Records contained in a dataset
_____
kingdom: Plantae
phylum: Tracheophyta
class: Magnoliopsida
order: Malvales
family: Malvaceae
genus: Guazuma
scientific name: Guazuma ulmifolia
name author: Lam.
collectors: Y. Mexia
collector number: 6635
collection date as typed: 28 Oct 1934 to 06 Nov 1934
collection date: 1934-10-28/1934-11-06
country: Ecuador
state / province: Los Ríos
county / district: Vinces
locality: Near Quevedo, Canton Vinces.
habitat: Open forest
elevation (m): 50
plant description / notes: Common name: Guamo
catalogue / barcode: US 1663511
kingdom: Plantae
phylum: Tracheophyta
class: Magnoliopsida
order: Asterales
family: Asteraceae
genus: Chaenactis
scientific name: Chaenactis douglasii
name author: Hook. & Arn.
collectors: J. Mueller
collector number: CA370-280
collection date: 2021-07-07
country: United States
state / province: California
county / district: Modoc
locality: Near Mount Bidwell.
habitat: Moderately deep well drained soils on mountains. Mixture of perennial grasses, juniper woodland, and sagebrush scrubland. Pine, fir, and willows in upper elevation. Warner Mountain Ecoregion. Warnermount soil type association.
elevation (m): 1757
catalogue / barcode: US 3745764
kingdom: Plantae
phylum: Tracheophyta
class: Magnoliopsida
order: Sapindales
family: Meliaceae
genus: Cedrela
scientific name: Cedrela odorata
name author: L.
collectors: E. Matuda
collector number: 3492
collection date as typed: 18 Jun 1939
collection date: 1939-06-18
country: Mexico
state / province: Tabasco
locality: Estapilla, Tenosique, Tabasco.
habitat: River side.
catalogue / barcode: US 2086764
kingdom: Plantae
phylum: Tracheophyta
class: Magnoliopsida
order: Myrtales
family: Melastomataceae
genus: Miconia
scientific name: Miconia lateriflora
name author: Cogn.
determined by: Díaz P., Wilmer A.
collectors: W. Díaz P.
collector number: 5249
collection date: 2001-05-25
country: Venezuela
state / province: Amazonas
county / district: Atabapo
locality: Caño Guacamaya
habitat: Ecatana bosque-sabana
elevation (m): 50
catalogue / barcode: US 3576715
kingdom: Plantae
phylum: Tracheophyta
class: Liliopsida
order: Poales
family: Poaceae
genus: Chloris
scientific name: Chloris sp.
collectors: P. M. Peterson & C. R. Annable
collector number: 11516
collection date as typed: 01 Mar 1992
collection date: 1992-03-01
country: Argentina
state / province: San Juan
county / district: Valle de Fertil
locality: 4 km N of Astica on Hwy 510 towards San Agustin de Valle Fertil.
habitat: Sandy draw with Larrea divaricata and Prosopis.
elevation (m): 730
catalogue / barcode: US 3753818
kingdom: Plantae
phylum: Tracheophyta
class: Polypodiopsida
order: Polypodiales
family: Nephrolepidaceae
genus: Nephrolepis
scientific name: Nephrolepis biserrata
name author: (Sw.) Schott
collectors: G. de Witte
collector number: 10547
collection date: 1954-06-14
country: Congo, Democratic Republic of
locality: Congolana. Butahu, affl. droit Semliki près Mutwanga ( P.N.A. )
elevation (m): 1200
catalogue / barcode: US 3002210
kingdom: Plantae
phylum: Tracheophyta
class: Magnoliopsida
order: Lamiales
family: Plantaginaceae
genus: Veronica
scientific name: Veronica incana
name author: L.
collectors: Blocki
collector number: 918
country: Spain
_____
Write out every line of the records above as a JSON list of strings, one string per line, and drop any blank lines.

[
  "kingdom: Plantae",
  "phylum: Tracheophyta",
  "class: Magnoliopsida",
  "order: Malvales",
  "family: Malvaceae",
  "genus: Guazuma",
  "scientific name: Guazuma ulmifolia",
  "name author: Lam.",
  "collectors: Y. Mexia",
  "collector number: 6635",
  "collection date as typed: 28 Oct 1934 to 06 Nov 1934",
  "collection date: 1934-10-28/1934-11-06",
  "country: Ecuador",
  "state / province: Los Ríos",
  "county / district: Vinces",
  "locality: Near Quevedo, Canton Vinces.",
  "habitat: Open forest",
  "elevation (m): 50",
  "plant description / notes: Common name: Guamo",
  "catalogue / barcode: US 1663511",
  "kingdom: Plantae",
  "phylum: Tracheophyta",
  "class: Magnoliopsida",
  "order: Asterales",
  "family: Asteraceae",
  "genus: Chaenactis",
  "scientific name: Chaenactis douglasii",
  "name author: Hook. & Arn.",
  "collectors: J. Mueller",
  "collector number: CA370-280",
  "collection date: 2021-07-07",
  "country: United States",
  "state / province: California",
  "county / district: Modoc",
  "locality: Near Mount Bidwell.",
  "habitat: Moderately deep well drained soils on mountains. Mixture of perennial grasses, juniper woodland, and sagebrush scrubland. Pine, fir, and willows in upper elevation. Warner Mountain Ecoregion. Warnermount soil type association.",
  "elevation (m): 1757",
  "catalogue / barcode: US 3745764",
  "kingdom: Plantae",
  "phylum: Tracheophyta",
  "class: Magnoliopsida",
  "order: Sapindales",
  "family: Meliaceae",
  "genus: Cedrela",
  "scientific name: Cedrela odorata",
  "name author: L.",
  "collectors: E. Matuda",
  "collector number: 3492",
  "collection date as typed: 18 Jun 1939",
  "collection date: 1939-06-18",
  "country: Mexico",
  "state / province: Tabasco",
  "locality: Estapilla, Tenosique, Tabasco.",
  "habitat: River side.",
  "catalogue / barcode: US 2086764",
  "kingdom: Plantae",
  "phylum: Tracheophyta",
  "class: Magnoliopsida",
  "order: Myrtales",
  "family: Melastomataceae",
  "genus: Miconia",
  "scientific name: Miconia lateriflora",
  "name author: Cogn.",
  "determined by: Díaz P., Wilmer A.",
  "collectors: W. Díaz P.",
  "collector number: 5249",
  "collection date: 2001-05-25",
  "country: Venezuela",
  "state / province: Amazonas",
  "county / district: Atabapo",
  "locality: Caño Guacamaya",
  "habitat: Ecatana bosque-sabana",
  "elevation (m): 50",
  "catalogue / barcode: US 3576715",
  "kingdom: Plantae",
  "phylum: Tracheophyta",
  "class: Liliopsida",
  "order: Poales",
  "family: Poaceae",
  "genus: Chloris",
  "scientific name: Chloris sp.",
  "collectors: P. M. Peterson & C. R. Annable",
  "collector number: 11516",
  "collection date as typed: 01 Mar 1992",
  "collection date: 1992-03-01",
  "country: Argentina",
  "state / province: San Juan",
  "county / district: Valle de Fertil",
  "locality: 4 km N of Astica on Hwy 510 towards San Agustin de Valle Fertil.",
  "habitat: Sandy draw with Larrea divaricata and Prosopis.",
  "elevation (m): 730",
  "catalogue / barcode: US 3753818",
  "kingdom: Plantae",
  "phylum: Tracheophyta",
  "class: Polypodiopsida",
  "order: Polypodiales",
  "family: Nephrolepidaceae",
  "genus: Nephrolepis",
  "scientific name: Nephrolepis biserrata",
  "name author: (Sw.) Schott",
  "collectors: G. de Witte",
  "collector number: 10547",
  "collection date: 1954-06-14",
  "country: Congo, Democratic Republic of",
  "locality: Congolana. Butahu, affl. droit Semliki près Mutwanga ( P.N.A. )",
  "elevation (m): 1200",
  "catalogue / barcode: US 3002210",
  "kingdom: Plantae",
  "phylum: Tracheophyta",
  "class: Magnoliopsida",
  "order: Lamiales",
  "family: Plantaginaceae",
  "genus: Veronica",
  "scientific name: Veronica incana",
  "name author: L.",
  "collectors: Blocki",
  "collector number: 918",
  "country: Spain"
]